Listen to people talk about Michael and certain ideas come up again and again. Ultimate gentleman. Last of a breed. Wildly passionate about people and food. (Food writer Meryle Evans calls him "a Renaissance mensch.") And those clothes! "Despite always being the best dressed man in the room he was never, ever snobbish or stuffy," Dave Arnold, of the French Culinary Institute, wrote in his blog. "He could show up to a pig-pickin in a three-piece suit and look perfectly at home."
I stayed at Food Arts for 10 years as executive editor, and ultimately quit to freelance. But the Bats and I remained close all these years. For me and countless others, there's always been room at the Batterberry table. Up in the Bats' apartment in May, I showed him my new iPhone and a few of its gee-whiz apps. Where others of his generation might have said "What do I need that for?" the Bat's response was predictably exuberant: "This is just terrific. Ariane, let's look into this!"

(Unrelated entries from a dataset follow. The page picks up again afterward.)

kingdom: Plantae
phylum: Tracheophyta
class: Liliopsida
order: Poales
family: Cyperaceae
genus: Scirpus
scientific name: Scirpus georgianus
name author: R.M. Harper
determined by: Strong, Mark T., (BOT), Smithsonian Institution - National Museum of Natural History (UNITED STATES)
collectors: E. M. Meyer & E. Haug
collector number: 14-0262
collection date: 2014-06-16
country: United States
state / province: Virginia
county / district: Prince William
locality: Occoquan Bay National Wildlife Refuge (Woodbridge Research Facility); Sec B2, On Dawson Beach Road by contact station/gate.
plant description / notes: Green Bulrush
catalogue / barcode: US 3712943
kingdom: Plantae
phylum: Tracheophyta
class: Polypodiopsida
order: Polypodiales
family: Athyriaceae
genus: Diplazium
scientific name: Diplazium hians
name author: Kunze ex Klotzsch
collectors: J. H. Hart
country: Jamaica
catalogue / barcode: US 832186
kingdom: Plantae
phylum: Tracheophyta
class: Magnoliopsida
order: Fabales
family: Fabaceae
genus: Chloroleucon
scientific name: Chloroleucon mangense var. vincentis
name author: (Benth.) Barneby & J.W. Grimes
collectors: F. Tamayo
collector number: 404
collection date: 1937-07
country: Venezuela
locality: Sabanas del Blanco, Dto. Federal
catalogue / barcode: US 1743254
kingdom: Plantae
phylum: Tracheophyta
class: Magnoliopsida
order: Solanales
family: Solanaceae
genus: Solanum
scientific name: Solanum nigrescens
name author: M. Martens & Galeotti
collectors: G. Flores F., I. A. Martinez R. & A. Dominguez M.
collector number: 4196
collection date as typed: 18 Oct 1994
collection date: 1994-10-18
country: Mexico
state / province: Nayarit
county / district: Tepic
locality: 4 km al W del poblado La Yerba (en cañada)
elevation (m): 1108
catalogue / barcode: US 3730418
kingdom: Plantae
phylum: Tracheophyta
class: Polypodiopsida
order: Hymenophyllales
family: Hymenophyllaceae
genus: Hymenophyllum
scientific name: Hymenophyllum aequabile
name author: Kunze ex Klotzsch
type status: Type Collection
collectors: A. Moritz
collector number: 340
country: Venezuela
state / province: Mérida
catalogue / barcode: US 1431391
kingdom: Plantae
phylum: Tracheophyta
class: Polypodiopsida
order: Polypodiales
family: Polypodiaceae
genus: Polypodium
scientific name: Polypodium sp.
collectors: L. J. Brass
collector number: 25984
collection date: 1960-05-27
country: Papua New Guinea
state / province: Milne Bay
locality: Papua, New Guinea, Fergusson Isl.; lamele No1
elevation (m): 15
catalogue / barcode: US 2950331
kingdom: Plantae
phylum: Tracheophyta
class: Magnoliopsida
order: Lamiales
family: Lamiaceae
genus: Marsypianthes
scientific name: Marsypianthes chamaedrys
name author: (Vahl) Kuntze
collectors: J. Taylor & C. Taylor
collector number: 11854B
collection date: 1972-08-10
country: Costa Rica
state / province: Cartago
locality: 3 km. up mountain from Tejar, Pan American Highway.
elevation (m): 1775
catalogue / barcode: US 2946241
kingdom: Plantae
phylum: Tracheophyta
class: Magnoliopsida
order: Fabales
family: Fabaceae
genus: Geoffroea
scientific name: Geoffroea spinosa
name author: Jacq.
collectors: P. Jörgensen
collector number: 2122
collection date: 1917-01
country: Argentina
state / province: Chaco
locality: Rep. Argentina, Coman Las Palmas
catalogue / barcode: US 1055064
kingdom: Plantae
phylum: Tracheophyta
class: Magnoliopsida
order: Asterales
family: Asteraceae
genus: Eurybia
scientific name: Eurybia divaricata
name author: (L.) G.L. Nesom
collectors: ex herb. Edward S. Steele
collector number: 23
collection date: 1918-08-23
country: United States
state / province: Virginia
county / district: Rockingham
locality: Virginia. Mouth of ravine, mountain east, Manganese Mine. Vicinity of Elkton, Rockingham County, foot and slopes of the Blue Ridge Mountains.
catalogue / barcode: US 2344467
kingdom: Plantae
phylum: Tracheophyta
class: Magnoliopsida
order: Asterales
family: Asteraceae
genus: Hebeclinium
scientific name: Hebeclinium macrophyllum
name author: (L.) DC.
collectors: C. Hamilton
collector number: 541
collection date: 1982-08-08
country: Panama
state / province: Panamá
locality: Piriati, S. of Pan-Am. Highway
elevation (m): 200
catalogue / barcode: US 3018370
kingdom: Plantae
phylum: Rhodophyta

A few days later at the James Beard Awards, the Bats accepted their Lifetime Achievement Award to a standing ovation from 2,000. The Bat, for his part, said it was his best honor ever. A few days later, he fell ill again and this time he didn't recover.
"I didn't know the Bats very well," former Gourmet editor Ruth Reichl says. "But I always thought that Michael seemed like the coolest kid in school. He was smart and funny, good-looking, erudite, and no matter who you were, he seemed to be living a better life than yours."
Of the four full-time editors at Food Arts today, none has been there fewer than 15 years. "Loyalty and love: we're a tight group," Jim Poris says. "The Bat allowed us to bring out the best in ourselves and in each other."
Beverly Stephen sums up 20 years of working for Michael this way: "It was like being seated next to the most interesting guest—at the kind of fabulous dinner parties most of us never get invited to."